先日、伊豆山神社で「源実朝を偲ぶ仲秋の名月伊豆山歌会」があった。たまたま来客の方から投稿のお誘いがあったので、急遽短歌を作り二首投稿した。そのうちの一首
クレオパトラの湯浴み見て来た十五夜の月ぞわれらの部屋を覗きぬ
が、選者である大森靜佳先生から天位をいただいた。私の短歌は置いておくとして、靜佳先生からいただいた色紙の短歌の解読が難しい。てのひら(手の平、掌)に深さなどないし、「それを知るための一生」も意味不明。「月に向って泳ぐ者なし」もロケットに乗ったとしても、水もないから泳げるはずもなく当たりまえ過ぎる。しかし、そう断定してしまっては話にならない。そこで、深読みが必要になる。
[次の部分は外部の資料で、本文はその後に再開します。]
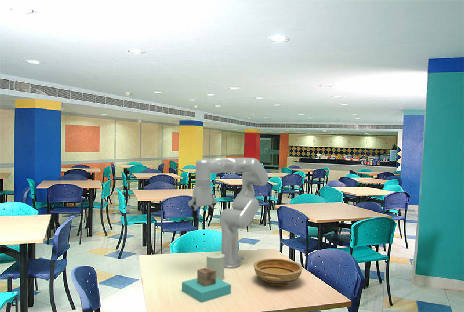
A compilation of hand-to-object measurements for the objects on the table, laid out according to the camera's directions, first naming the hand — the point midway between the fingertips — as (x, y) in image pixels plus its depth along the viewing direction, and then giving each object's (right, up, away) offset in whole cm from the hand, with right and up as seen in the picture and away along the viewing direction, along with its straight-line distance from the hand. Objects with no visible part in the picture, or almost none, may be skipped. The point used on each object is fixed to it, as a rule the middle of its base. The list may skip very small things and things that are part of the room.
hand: (202, 216), depth 187 cm
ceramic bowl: (+38, -31, -7) cm, 50 cm away
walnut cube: (+4, -27, -22) cm, 35 cm away
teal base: (+3, -31, -22) cm, 38 cm away
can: (+7, -31, -3) cm, 32 cm away
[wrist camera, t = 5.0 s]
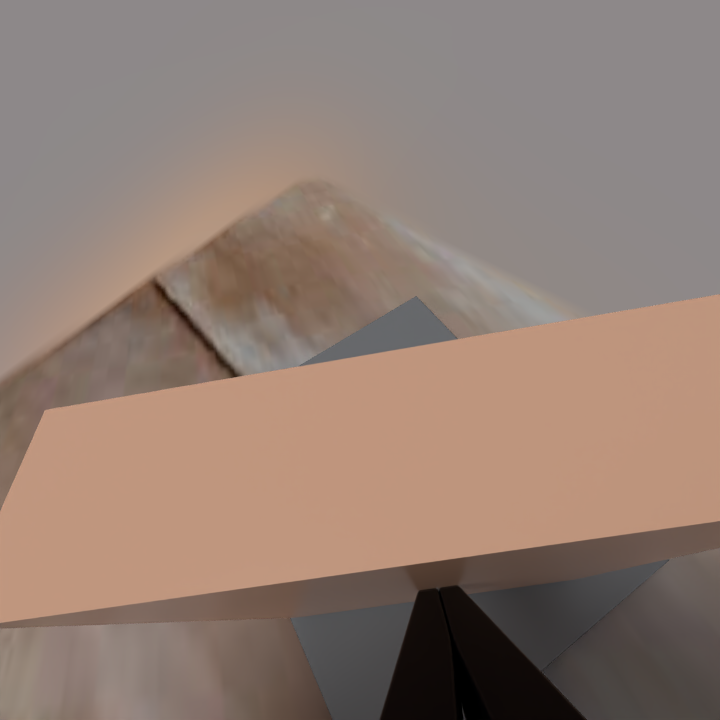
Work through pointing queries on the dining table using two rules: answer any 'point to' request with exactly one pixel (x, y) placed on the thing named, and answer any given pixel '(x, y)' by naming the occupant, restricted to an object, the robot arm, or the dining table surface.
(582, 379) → the block
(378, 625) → the mat
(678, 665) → the dining table surface
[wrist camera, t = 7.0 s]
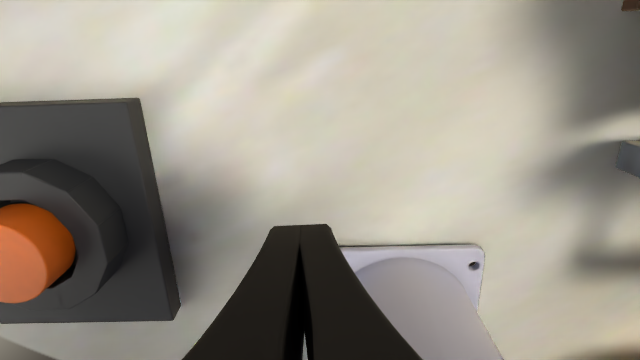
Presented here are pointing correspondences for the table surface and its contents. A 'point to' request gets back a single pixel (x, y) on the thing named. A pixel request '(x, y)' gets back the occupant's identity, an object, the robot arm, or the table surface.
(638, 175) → the drawer
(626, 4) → the cabinet
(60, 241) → the button
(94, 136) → the block
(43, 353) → the table surface
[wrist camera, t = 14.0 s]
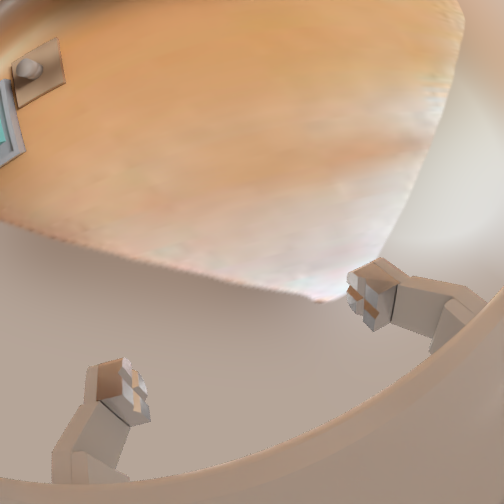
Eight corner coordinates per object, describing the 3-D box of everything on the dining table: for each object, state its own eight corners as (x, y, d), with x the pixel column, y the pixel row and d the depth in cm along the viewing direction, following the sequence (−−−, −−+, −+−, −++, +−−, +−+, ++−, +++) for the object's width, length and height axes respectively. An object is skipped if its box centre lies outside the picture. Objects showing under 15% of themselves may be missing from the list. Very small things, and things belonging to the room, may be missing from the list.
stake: (14, 64, 18) (-2, 59, 14) (58, 39, 20) (46, 29, 15) (21, 107, 22) (4, 107, 18) (66, 82, 23) (53, 78, 19)
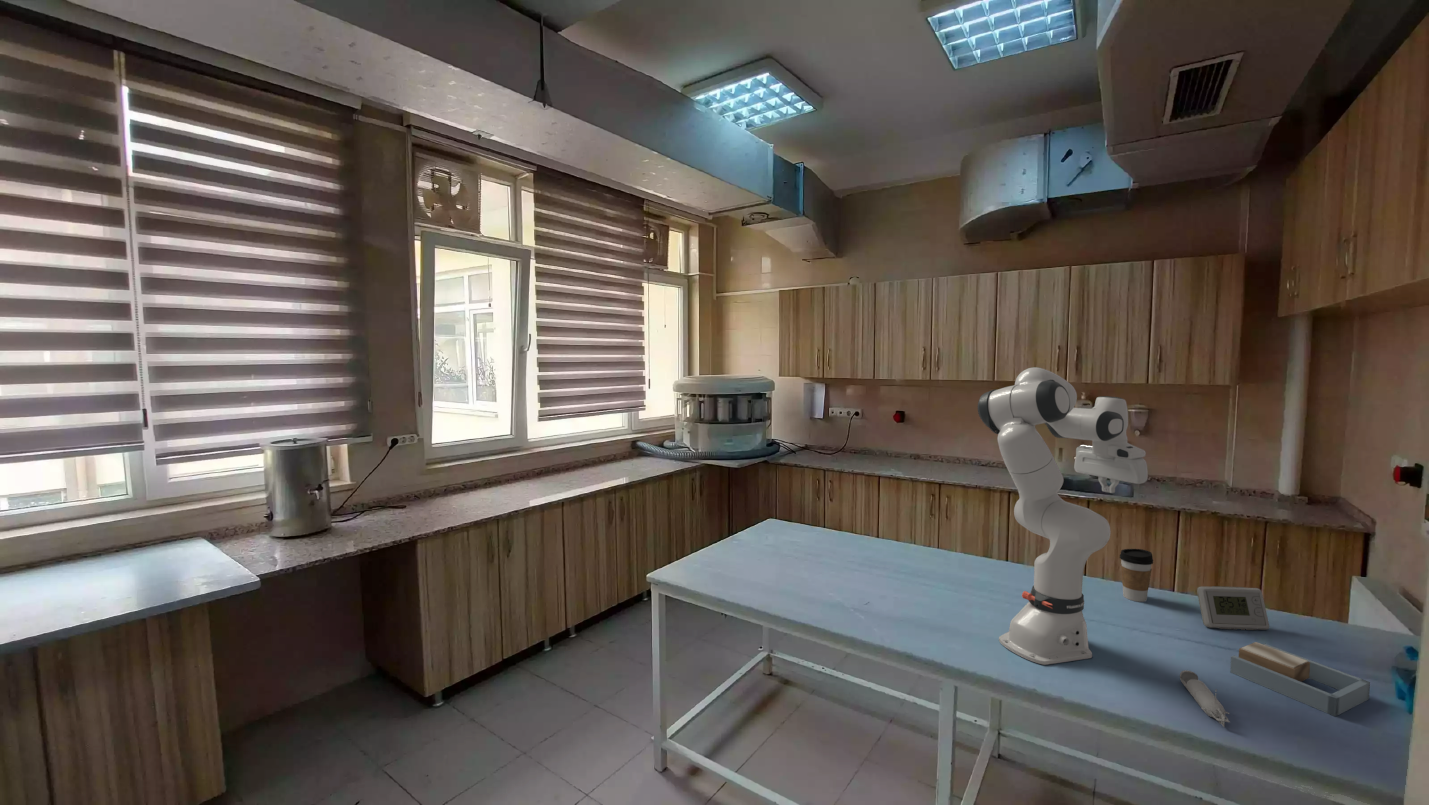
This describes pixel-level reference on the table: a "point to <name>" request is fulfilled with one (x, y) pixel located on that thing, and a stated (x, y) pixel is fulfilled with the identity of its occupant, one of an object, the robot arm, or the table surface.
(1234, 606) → the digital clock
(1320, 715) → the table surface
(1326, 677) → the bay
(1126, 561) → the coffee cup
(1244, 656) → the tan block
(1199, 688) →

さて、一生をかけて知らねばならないことが「掌の深さ」なのであろう。これは、哲学的命題かもしれない。例えば「私とは何か」「私は何をするために生まれて来たのか」「神仏は、存在するか」「愛とは何か」「美とは何か」「何故人間は戦争をするのか」等々、人によって他にも様々な命題があるだろう。
最後の七七に突然「月に向って泳ぐ者なし」とあるわけだが、作者はこれを肯定的かそれとも否定的に捉えているのか、は不明である。前の五七五は、自分のこと。後の七七は、他者、社会のことではないのか。悲嘆といえば大袈裟だが、否定的に見ていると考えて良いだろう。月へ泳ぐような実に困難なこと、例えば 先の哲学的命題も含めて「核兵器をなくす」「戦争をなくす」「平和裏に社会を変革する」いずれにしても、作者が人類をそして社会を嘆いている、と考えるのはどうだろうか。